Progress of the plan
We first tested the motivational influence of backward relative to forward planning by comparing participants’ overall progress on the 7-day study plan in the two planning conditions. We used participants who completed all three follow-up surveys to conduct a repeated measures ANOVA on the progress indices, with planning order as a between-participants variable and follow-up survey as a within-participants variable. The ANOVA results revealed only a significant main effect of planning order that did not interact with the timing of the follow-up survey; backward planning (M = 90.98, 95% CI = [85.11, 96.85]) led to an overall higher level of completion than forward planning (M = 78.97, 95% CI = [70.50, 87.44]), F(1, 35) = 5.60, p = .024, d = 0.85, 95% CI = [0.14, 1.57].
Next, we included participants who completed any of the follow-up surveys and compared the progress indices between the backward- and forward-planning conditions for Day 1, Day 4, and Day 7 separately (Fig. 2). We found that the difference in rate of progress between the two planning conditions was directionally consistent with our hypotheses and was statistically significant for Day 4 (backward planning: M = 92.40, 95% CI = [86.67, 98.13]; forward planning: M = 80.48, 95% CI = [73.13, 87.84]), F(1, 43) = 6.64, p = .013, d = 0.81, 95% CI = [0.19, 1.44], but not for Day 1 (backward planning: M = 88.15, 95% CI = [77.81, 98.49]; forward planning: M = 78.25, 95% CI = [65.26, 91.24]), F(1, 47) = 1.44, p = .236, d = 0.36, 95% CI = [−0.22, 0.94], or for Day 7 (backward planning: M = 94.27, 95% CI = [88.37, 100.16]; forward planning: M = 87.77, 95% CI = [80.12, 95.43]), F(1, 41) = 1.84, p = .182, d = 0.44, 95% CI = [−0.19, 1.06].

+ + + +

## Tasks for this exercise
**A.** In the planning progress text, edit everything from "Progress of the" down to "CI = [0.14, 1.57].", replacing "ANOVA" with "analysis of variance".
**B.** According to the planning progress text, on which day was the difference in progress between the two planning conditions statistically significant?

## Source material
+ + + +

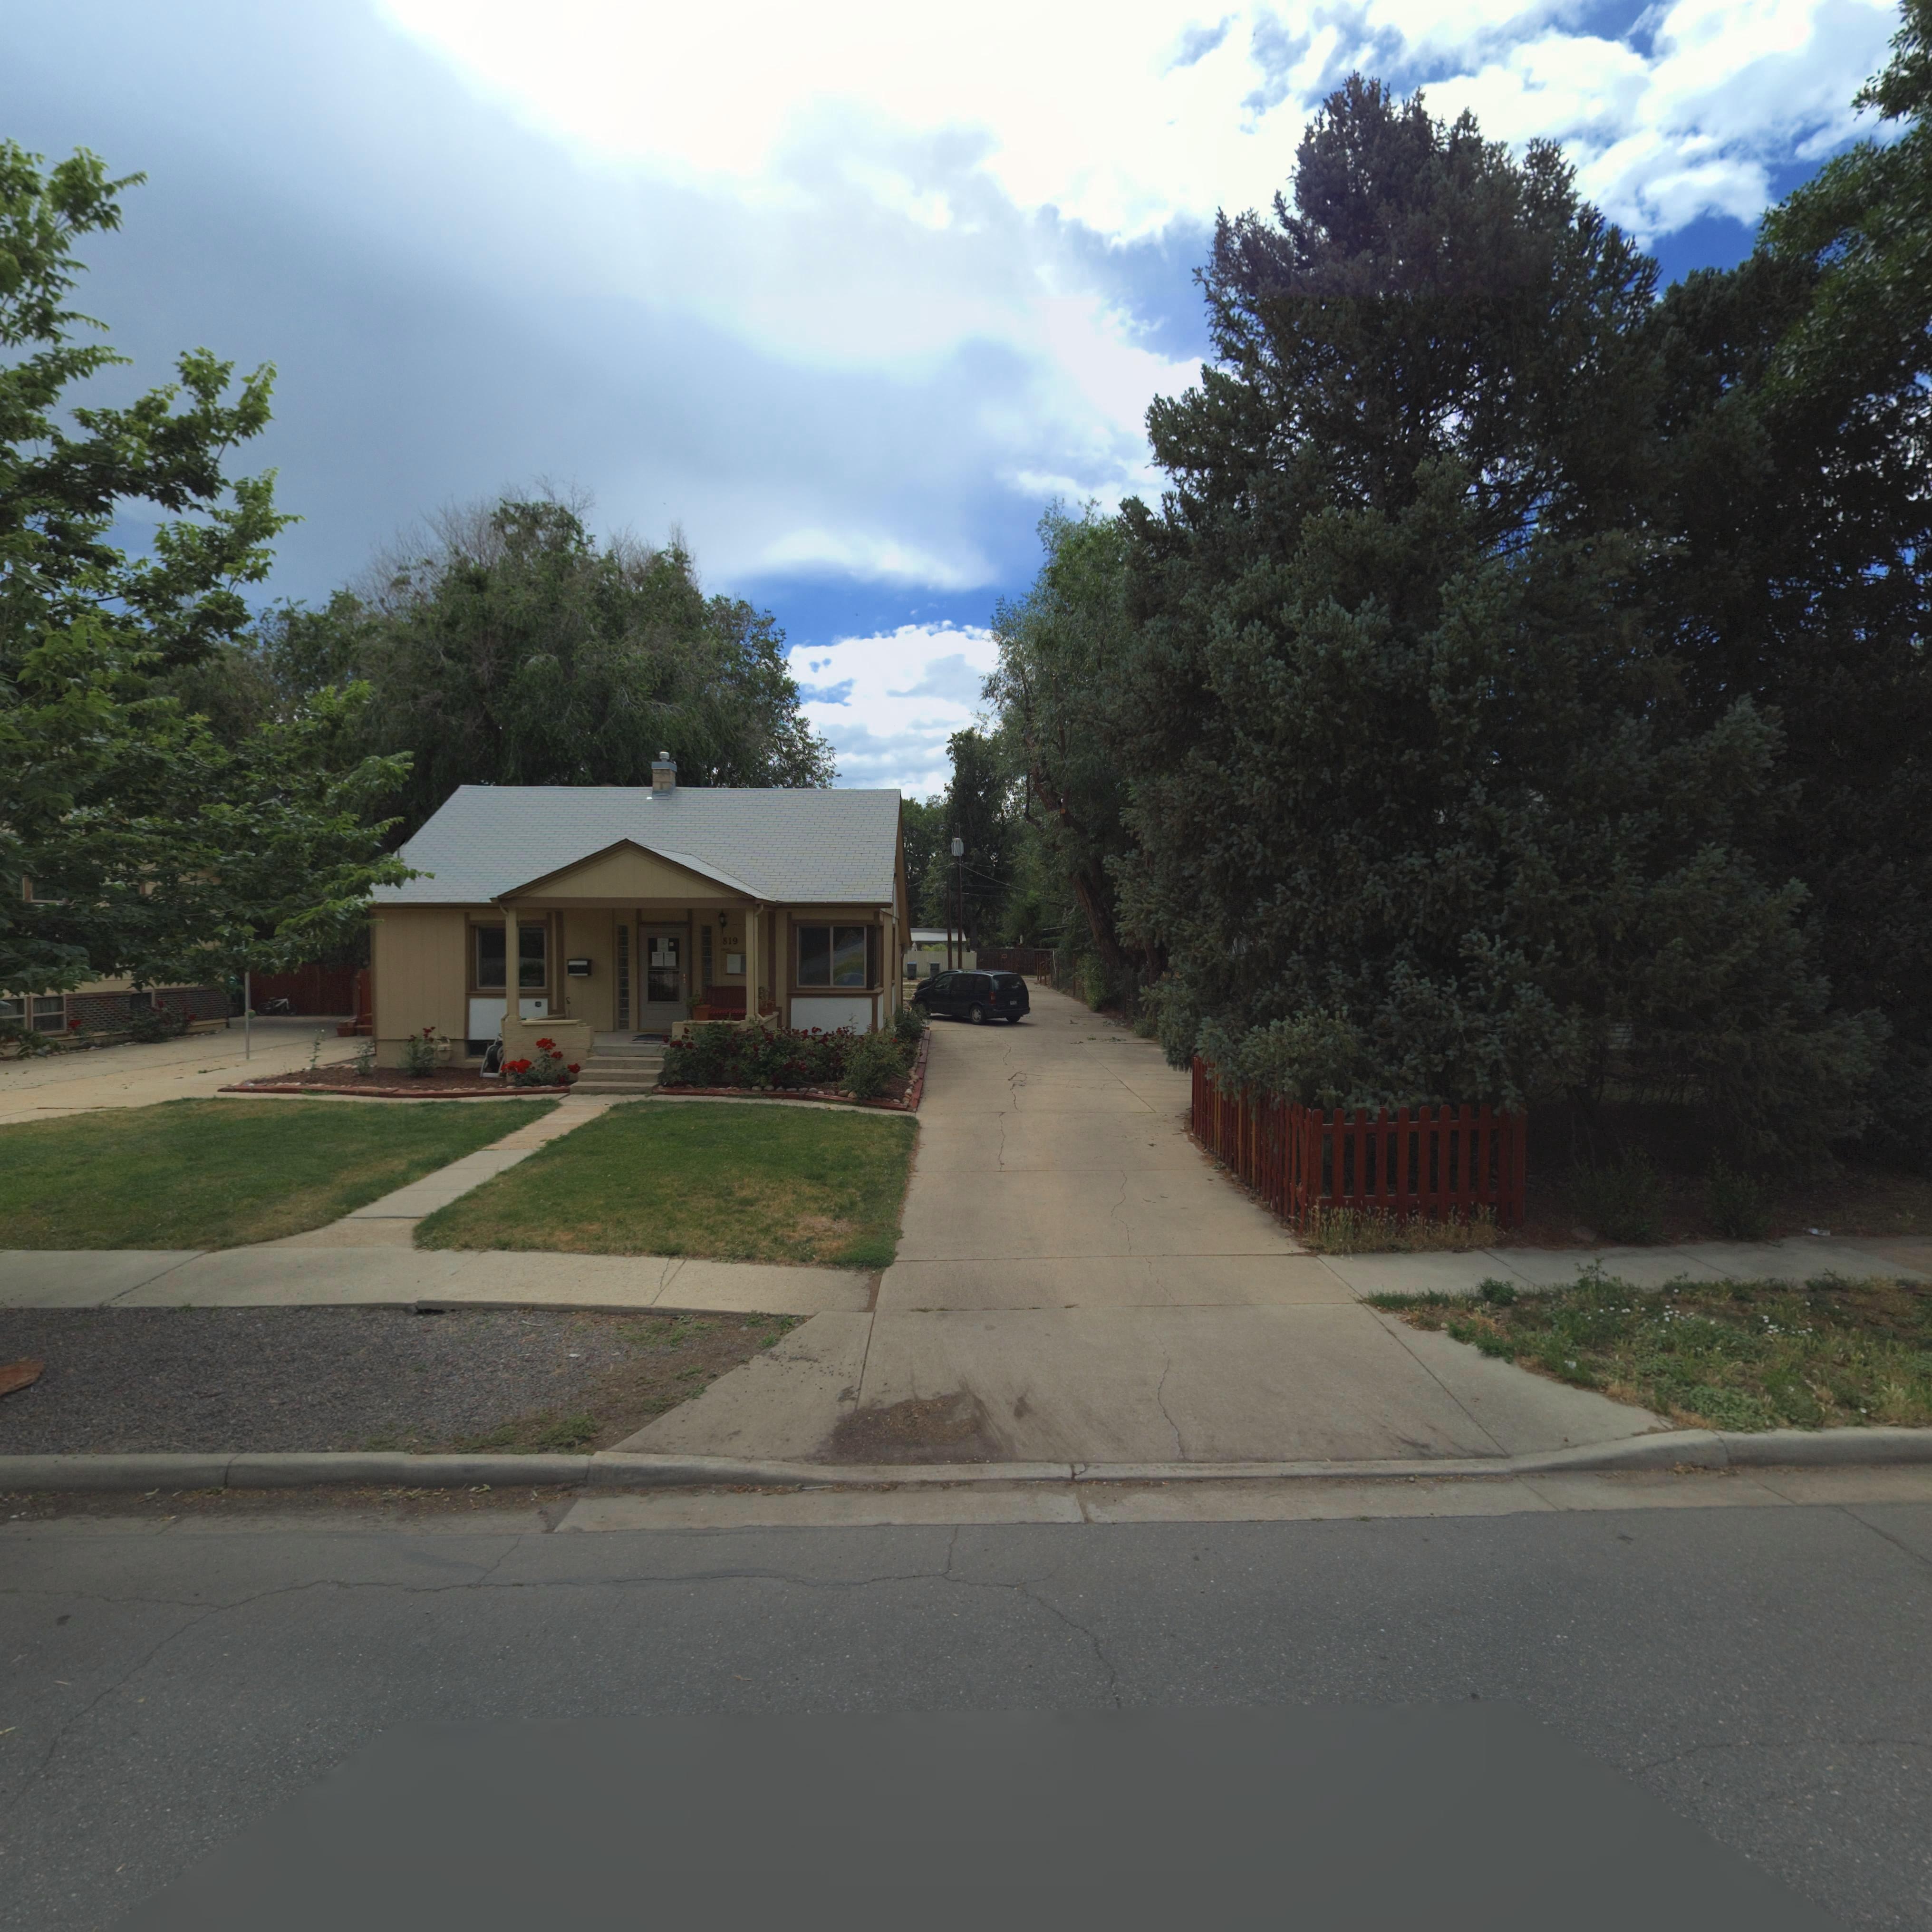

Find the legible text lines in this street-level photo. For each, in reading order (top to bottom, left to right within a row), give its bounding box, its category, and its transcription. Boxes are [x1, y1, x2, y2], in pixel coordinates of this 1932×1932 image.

+ + + +

## The answers
**A.**
Progress of the plan
We first tested the motivational influence of backward relative to forward planning by comparing participants’ overall progress on the 7-day study plan in the two planning conditions. We used participants who completed all three follow-up surveys to conduct a repeated measures analysis of variance on the progress indices, with planning order as a between-participants variable and follow-up survey as a within-participants variable. The analysis of variance results revealed only a significant main effect of planning order that did not interact with the timing of the follow-up survey; backward planning (M = 90.98, 95% CI = [85.11, 96.85]) led to an overall higher level of completion than forward planning (M = 78.97, 95% CI = [70.50, 87.44]), F(1, 35) = 5.60, p = .024, d = 0.85, 95% CI = [0.14, 1.57].

**B.** Day 4